Besides its role in electron transfer, and phosphorylation, the inner membrane is also the site
for certain other enzymatic pathways, such as, steroid (hormone) metabolism.
Matrix:
The interior of mitochondrion is called matrix (Fig. 2.21). It has granular appearance in electron
micrographs. Some large granules ranging from 30 nm to several hundred nanometers in
diameter are also present in the matrix. The matrix contains enzymes and factors for Krebs
cycle, pyruvate dehydrogenase and the enzymes involved in β-oxidation of fatty acids. (Table
2.6). However, succinate dehydrogenase is present in the inner membrane instead of matrix;
this enzyme catalyses the direct transfer of electrons from succinate to the electron transfer
chain.
The enzyme pyruvate dehydrogenase converts pyruvate to acetyl-Coenzyme A (acetyl-
CoA) which enters the Krebs cycle. Besides above, matrix also contains DNA, RNA,
ribosomes and proteins involved in protein and nucleic acid syntheses.

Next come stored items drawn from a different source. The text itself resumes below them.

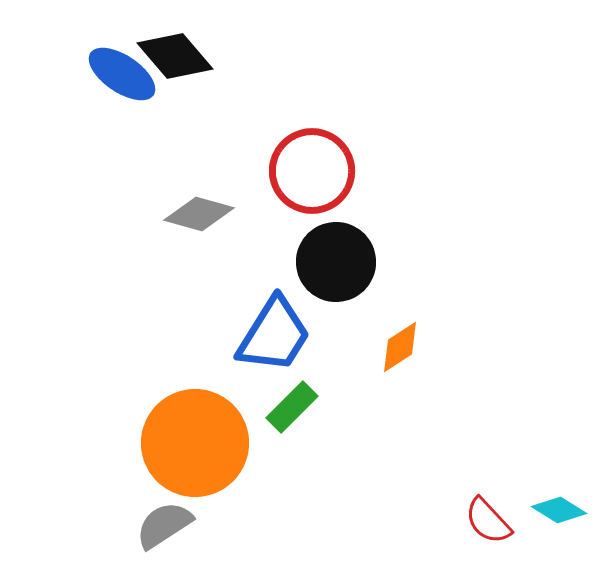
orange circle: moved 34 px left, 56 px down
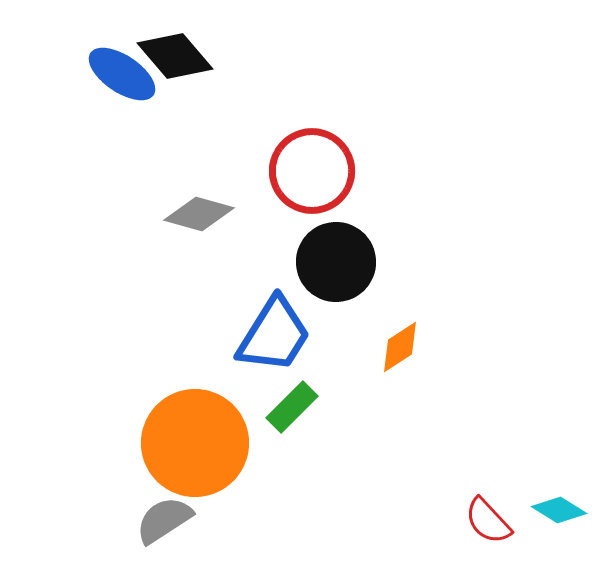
gray semicircle: moved 5 px up
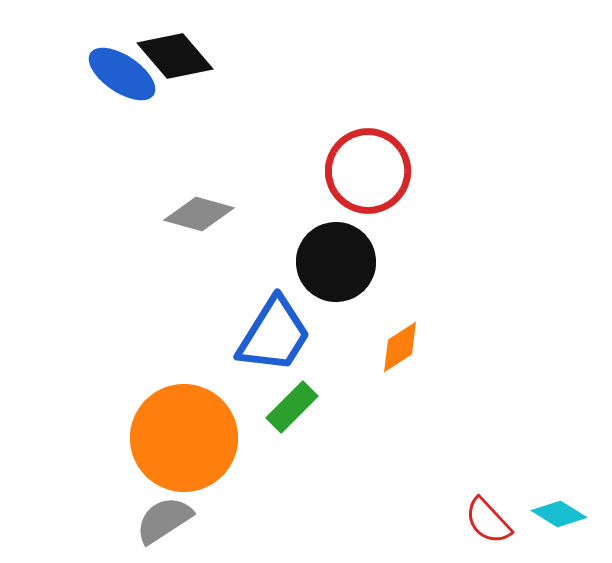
red circle: moved 56 px right
orange circle: moved 11 px left, 5 px up
cyan diamond: moved 4 px down
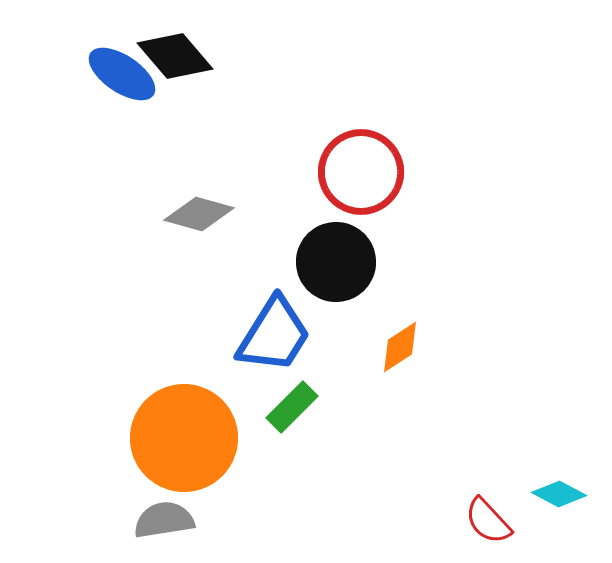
red circle: moved 7 px left, 1 px down
cyan diamond: moved 20 px up; rotated 4 degrees counterclockwise
gray semicircle: rotated 24 degrees clockwise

Chemical Composition of Mitochondria:


The gross chemical composition of the mitochondria varies in different animal and
plant cells. In general, mitochondria are found to contain 65 to 70% proteins, 25 to 30% lipids,
0.5% RNA and small amount of DNA. The lipid content’ of mitochondria are composed of
90% phospholipids, 5% or less cholesterol and 5% free fatty acids and triglycerides. The inner
membrane is rich in the phospholipid, called cardiolipin that makes the membrane impermeable
to various ions and small molecules. The enzyme composition of mitochondrial compartments
and membranes are shown in Table 3.2:
Functions of Mitochondria:

a. Mitochondria function as energy-transducing organelle into which the major degradation


products of cell metabolism penetrate and are converted into chemical energy (ATP) that is
used in various activities of the cell. The process of energy transformation that occur in
mitochondria are based on three coordinated steps:
(i) Krebs cycle, carried out by a series of soluble enzymes present in the matrix, which produces
CO2 by decarboxylation and removes electrons from the metabolites.
(ii) The respiratory chain or electron transport system, which captures the pairs of electrons
and transfers them through a series of electron carriers, which finally leads by combination
with activated oxygen to the formation of H2O.
(iii) A phosphorylating system, tightly coupled in the respiratory chain, which at three points
gives rise to ATP molecules.

b. In the mitochondria of all cells, the outer membrane enzymes mediate the movement of free
fatty acids into the mitochondrial matrix. In the matrix, each fatty acid molecule is broken down
completely by a cycle of reactions, called P-oxidation that trims two carbons from its carboxyl
end, generating one molecule of acetyl-CoA in each turn of cycle. This acetyl-CoA is fed into
Krebs cycle for further oxidation.

c. Besides the ATP production, mitochondria perform certain biosynthetic or anabolic


functions. It contains DNA and the machinery needed for protein synthesis. Therefore, it can
make different proteins of its own. These proteins include subunits of ATP synthase, portions
of the reductase and three of the seven subunits in cytochrome oxidase. The synthesis of haeme
(needed for myoglobin, haemoglobin) begins with a mitochondrial reaction catalyzed by the
enzyme delta or d-aminolevulinic acid synthetase. Likewise, some early steps in the conversion
of cholesterol to steroid hormones in the adrenal cortex are also catalyzed by mitochondrial
enzymes.

d. Sometimes the mitochondria assume storage functions, e.g., the mitochondria of ovum store
large amounts of yolk proteins and transform them into yolk platelets.

e. A secondary function of mitochondria is to synthesize proteins for their own use. They work
independently, and execute the transcription of DNA to RNA, and translation of RNA to amino
acids (the building blocks of protein), without using any components of the cell.